Calves Intermediate Strength Dumbbell
Calf Raise On A Dumbbell Calf Raise On A Dumbbell
Equipment
Dumbbell
Level
Intermediate
Force
Push
Mechanic
Isolation
Instructions
  1. Hang on to a sturdy object for balance and stand on a dumbbell handle, preferably one with round plates so that it rolls as in this manner you have to work harder to stabilize yourself; thus increasing the effectiveness of the exercise.
  2. Now roll your foot slightly forward so that you can get a nice stretch of the calf. This will be your starting position.
  3. Lift the calf as you roll your foot over the top of the handle so that you get a full extension. Exhale during the execution of this movement. Contract the calf hard at the top and hold for a second. Tip: As you come up, roll the dumbbell slightly backward.
  4. Now inhale as you roll the dumbbell slightly forward as you come down to get a better stretch.
  5. Repeat for the recommended amount of repetitions.
Frequently asked questions
What muscles does the Calf Raise On A Dumbbell work?

Calf Raise On A Dumbbell primarily targets the Calves. This makes it an effective strength exercise for building calves development.

What equipment do I need for the Calf Raise On A Dumbbell?

You will need a dumbbell to perform the Calf Raise On A Dumbbell. Make sure the equipment is set up properly and at the appropriate weight before starting.

Is the Calf Raise On A Dumbbell suitable for beginners?

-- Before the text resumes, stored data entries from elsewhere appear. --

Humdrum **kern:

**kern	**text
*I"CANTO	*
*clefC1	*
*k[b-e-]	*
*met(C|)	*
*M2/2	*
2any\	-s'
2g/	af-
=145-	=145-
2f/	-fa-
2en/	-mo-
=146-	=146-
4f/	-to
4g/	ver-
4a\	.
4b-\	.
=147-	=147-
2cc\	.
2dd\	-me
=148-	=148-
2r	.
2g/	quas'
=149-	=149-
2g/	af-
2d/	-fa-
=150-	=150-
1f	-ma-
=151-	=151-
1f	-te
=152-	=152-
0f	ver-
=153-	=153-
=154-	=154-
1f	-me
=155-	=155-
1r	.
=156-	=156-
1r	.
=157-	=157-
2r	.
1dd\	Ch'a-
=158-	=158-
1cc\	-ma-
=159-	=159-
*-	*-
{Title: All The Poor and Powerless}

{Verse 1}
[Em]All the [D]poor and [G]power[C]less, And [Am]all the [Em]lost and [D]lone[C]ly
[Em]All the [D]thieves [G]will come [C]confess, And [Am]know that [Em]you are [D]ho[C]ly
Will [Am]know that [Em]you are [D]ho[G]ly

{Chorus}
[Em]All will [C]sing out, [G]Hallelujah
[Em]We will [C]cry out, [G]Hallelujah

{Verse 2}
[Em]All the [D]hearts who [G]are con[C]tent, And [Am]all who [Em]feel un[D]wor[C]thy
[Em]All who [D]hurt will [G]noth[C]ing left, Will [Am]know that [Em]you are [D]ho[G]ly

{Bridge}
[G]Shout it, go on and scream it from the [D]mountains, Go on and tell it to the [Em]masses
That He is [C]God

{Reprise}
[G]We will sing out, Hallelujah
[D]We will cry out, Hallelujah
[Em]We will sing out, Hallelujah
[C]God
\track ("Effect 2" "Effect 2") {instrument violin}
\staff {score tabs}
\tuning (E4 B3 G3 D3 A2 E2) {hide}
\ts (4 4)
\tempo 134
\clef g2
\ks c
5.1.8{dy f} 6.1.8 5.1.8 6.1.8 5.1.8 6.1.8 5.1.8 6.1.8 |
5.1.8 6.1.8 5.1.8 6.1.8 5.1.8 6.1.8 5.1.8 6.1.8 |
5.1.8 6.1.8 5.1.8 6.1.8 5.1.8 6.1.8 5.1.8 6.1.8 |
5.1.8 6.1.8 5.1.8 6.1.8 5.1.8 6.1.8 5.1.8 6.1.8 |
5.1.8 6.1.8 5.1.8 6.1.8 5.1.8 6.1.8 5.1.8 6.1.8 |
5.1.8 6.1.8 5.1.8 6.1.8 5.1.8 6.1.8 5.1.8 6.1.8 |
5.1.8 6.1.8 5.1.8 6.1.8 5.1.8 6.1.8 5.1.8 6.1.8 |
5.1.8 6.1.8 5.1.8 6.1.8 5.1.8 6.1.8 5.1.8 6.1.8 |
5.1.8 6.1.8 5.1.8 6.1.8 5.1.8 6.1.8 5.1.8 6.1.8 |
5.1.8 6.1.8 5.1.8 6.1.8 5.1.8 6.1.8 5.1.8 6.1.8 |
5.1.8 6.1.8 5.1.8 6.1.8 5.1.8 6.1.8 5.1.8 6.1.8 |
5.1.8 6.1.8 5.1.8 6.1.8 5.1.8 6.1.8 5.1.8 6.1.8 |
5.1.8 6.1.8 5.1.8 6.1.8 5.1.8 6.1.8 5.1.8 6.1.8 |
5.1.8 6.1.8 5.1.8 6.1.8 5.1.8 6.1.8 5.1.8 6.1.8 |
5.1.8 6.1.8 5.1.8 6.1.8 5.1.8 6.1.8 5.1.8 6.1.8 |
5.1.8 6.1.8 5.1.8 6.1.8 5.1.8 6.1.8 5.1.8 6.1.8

The Calf Raise On A Dumbbell is an intermediate exercise. You should have a solid foundation of basic strength movements before attempting it. If you're new to training, start with simpler variations and progress to this exercise as your form and strength improve.

Is the Calf Raise On A Dumbbell a compound or isolation exercise?

The Calf Raise On A Dumbbell is an isolation exercise that focuses on a single joint and muscle group. Isolation exercises are useful for targeting specific muscles, correcting imbalances, and adding focused volume. They are typically performed after compound movements in a workout.

How many sets and reps should I do for the Calf Raise On A Dumbbell?

For strength, aim for 3-5 sets of 5-8 reps with heavier weight. For muscle building (hypertrophy), try 3-4 sets of 8-12 reps at a moderate weight. For endurance, use lighter weight and perform 2-3 sets of 15-20 reps.

What are good alternatives to the Calf Raise On A Dumbbell?

Good alternatives include the Ankle Circles, Anterior Tibialis-SMR, Balance Board. These exercises target similar muscle groups (Calves) and can be substituted based on available equipment or training preference.